Ed Wood, il film, nasce dalla volontà degli sceneggiatori Scott Alexander e Larry Karaszewski, che avrebbero voluto raccontare l'incredibile storia del regista in un documentario intitolato The Man in the Angora Sweater, salvo poi optare per la stesura di un biopic. Il progetto passò per le mani del regista di Schegge di follia, Michael Lehmann, e poi giunse a Burton. Il regista iniziò a leggere la biografia Nightmare of Ecstasy: The Life and Art of Edward D. Wood Jr., scritta da Rudolph Grey, e alcune lettere di Wood. Dopo aver letto la sceneggiatura di Alexander e Karaszewski, 147 pagine di lunghezza, decise di dirigerla senza apportare alcuna modifica.
 
Una grossa decisione la prese però in termini di look: il film sarebbe stato in bianco e nero. Questo spinse Columbia a mettere in stallo il progetto, ma Burton non cambiò idea e propose il film alla Disney, che accettò il rischio perché costava solamente 18 milioni di dollari. Purtroppo, nonostante il budget ridotto, Ed Wood fu ugualmente un flop al botteghino.

 
Ma in effetti sarebbe inimmaginabile a colori. Burton combina forma e soggetto per creare qualcosa che va al di là del banale e freddo biopic. Ed Wood è un film sul cinema, prima di tutto. È un film sull'accettazione della (propria) diversità: notoriamente, Wood amava vestirsi da donna, e il suo lato più eccentrico e originale è parte integrante del tessuto del film.
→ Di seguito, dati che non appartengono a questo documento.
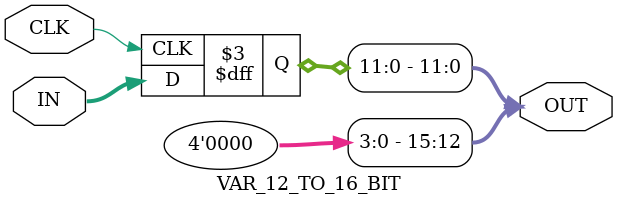
<source format=v>
module VAR_12_TO_16_BIT (
	input CLK,
	input [11:0] IN,
	output reg [15:0] OUT
	);
	//	
	initial
	begin
		OUT <= 0;
	end	
	//
	always	@(posedge CLK)
	begin
	//OUT[11:0] <= 1234;//IN[11:0];
	OUT[11:0] <= IN[11:0];
	end
endmodule
</source>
Ma Ed Wood è anche un film su Tim Burton. Nel rapporto di amicizia che si instaura tra Wood e Bela Lugosi (un Martin Landau premiato con l'Oscar) il regista ci vide riflesso il suo con Vincent Price, idolo di gioventù con cui ebbe la fortuna di lavorare.
 
Burton getta allegramente la verosimiglianza fuori dalla finestra. Parecchi sono gli “errori” inclusi nel film: i ritratti di Bela Lugosi e Dolores Fuller, la ragazza di Ed interpretata da Sarah Jessica Parker, hanno scatenato le critiche dei diretti interessati (ovvero Fuller e il figlio di Bela Lugosi). Alcuni episodi storici sono stati rimaneggiati per scopi drammatici, altri (l'incontro con Orson Welles) sono pure invenzioni. “Non è un biopic completamente realistico”, ha ammesso Tim Burton. “Nel fare un biopic è importante entrare nello spirito di una persona. Parte del film tenta di vedere le cose dal punto di vista di Ed. Per questo è dotato di un ottimismo a volte eccessivo”.

 
La volontà di Tim Burton, insomma, è quella di raccontare la gioia di fare film, l'entusiasmo derivato dal fare quel lavoro. Poco importa che Ed Wood soffrisse di depressione. Poco importa che la sua vita si sia conclusa, nel 1978, con un attacco cardiaco dovuto al suo alcolismo. Il film si conclude con la fine delle riprese di Plan 9 e la fuga a Las Vegas di Ed e Kathy O'Hara (Patricia Arquette), decisi a sposarsi. Un lieto fine perfetto, l'apice di una presa di coscienza creativa. Per un uomo che ha dedicato la vita all'arte, l'arte è vita. E tanto basta.
 
Oggi è normale celebrare i perdenti. Il trash è diventato un passatempo di massa. Ci si trova per vedere film brutti in compagnia e riderne. Ma venticinque anni fa non era così, e l'arrivo di Ed Wood fu per molti un fulmine a ciel sereno, l'inizio di un percorso di scoperta di un cinema in buona parte segreto, sepolto nelle proiezioni televisive notturne. In questo senso, Tim Burton non può che essere fiero di Ed Wood, perché ha ispirato, come spesso i biopic si propongono di fare, una generazione a riscoprire i lavori del suo protagonista. Non solo: ha anticipato uno shift globale nella critica che, cavalcando anche i deliri post-moderni di Tarantino, ha portato alla rivalutazione del cinema popolare e a una concezione più democratica del “bello” cinematografico.

 
Ma i suoi meriti vanno oltre a questo: Ed Wood è un film di rara sensibilità, capace di raccontare la storia di un uomo di grande cuore ma poco talento senza riderne, senza farne uno zimbello, ma, al contrario, cercando di capirlo e di identificarsi in lui. Per questo ci è rimasto nel cuore.